> Source data
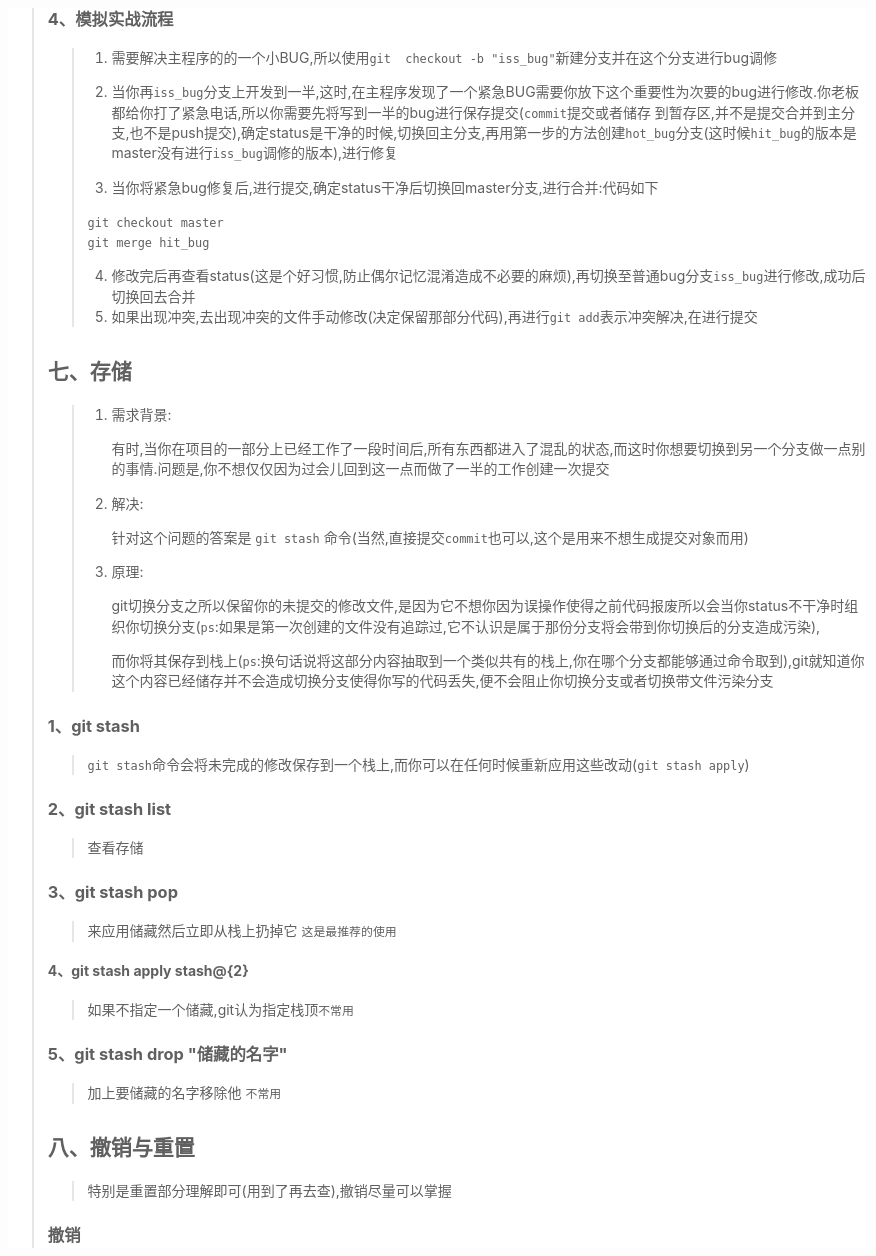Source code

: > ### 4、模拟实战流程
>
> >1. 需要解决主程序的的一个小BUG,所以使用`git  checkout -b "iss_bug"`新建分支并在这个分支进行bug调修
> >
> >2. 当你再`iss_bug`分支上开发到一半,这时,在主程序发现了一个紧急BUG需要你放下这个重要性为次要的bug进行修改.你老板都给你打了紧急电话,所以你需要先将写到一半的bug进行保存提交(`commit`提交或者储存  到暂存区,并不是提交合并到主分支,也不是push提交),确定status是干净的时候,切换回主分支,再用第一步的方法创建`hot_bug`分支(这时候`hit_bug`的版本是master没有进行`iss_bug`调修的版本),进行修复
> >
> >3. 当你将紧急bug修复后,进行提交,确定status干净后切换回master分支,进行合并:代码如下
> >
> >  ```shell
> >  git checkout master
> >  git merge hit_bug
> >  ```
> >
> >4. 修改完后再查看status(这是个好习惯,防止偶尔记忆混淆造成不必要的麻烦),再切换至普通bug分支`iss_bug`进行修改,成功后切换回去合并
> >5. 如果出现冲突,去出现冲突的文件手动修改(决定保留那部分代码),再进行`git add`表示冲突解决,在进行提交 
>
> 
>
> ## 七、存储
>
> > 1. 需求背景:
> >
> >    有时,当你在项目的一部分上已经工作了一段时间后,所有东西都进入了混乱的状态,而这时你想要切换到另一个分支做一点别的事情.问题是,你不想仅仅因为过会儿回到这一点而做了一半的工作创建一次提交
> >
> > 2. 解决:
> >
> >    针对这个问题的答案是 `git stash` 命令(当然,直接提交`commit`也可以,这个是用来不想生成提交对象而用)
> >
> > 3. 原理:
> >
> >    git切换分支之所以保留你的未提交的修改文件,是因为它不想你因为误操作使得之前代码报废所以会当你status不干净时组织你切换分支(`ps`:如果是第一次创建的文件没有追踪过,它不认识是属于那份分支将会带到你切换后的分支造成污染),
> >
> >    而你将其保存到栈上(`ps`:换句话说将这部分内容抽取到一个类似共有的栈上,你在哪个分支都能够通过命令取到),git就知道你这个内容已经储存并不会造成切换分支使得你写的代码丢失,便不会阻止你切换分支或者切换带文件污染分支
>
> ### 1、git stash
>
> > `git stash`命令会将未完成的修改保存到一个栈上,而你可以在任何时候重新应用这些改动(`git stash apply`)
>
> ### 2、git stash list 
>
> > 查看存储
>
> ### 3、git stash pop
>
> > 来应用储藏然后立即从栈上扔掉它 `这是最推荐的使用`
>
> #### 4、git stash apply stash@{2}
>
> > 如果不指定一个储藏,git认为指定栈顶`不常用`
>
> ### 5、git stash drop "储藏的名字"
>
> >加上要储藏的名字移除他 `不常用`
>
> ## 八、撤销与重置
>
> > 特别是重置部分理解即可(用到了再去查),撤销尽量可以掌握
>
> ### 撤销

...

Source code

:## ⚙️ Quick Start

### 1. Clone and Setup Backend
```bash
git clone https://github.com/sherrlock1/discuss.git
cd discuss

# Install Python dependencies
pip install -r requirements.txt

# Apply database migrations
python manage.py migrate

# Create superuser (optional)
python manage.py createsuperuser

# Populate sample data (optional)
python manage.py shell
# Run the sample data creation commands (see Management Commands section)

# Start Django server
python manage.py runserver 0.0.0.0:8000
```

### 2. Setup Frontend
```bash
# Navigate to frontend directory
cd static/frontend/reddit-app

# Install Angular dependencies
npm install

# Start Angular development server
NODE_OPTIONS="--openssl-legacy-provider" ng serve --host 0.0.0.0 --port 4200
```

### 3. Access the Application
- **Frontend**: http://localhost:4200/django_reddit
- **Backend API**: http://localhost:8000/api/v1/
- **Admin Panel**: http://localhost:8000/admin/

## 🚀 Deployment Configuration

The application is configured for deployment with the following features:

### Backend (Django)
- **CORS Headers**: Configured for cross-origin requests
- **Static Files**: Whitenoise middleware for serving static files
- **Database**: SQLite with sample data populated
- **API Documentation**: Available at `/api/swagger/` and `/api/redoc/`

> Problem
Working from the records above, write out verbatim only the lines from the line containing "- **Admin Panel**: http://localhost:8000/admin/" through the line containing "- **API Documentation**: Available".

> Response box
- **Admin Panel**: http://localhost:8000/admin/

## 🚀 Deployment Configuration

The application is configured for deployment with the following features:

### Backend (Django)
- **CORS Headers**: Configured for cross-origin requests
- **Static Files**: Whitenoise middleware for serving static files
- **Database**: SQLite with sample data populated
- **API Documentation**: Available at `/api/swagger/` and `/api/redoc/`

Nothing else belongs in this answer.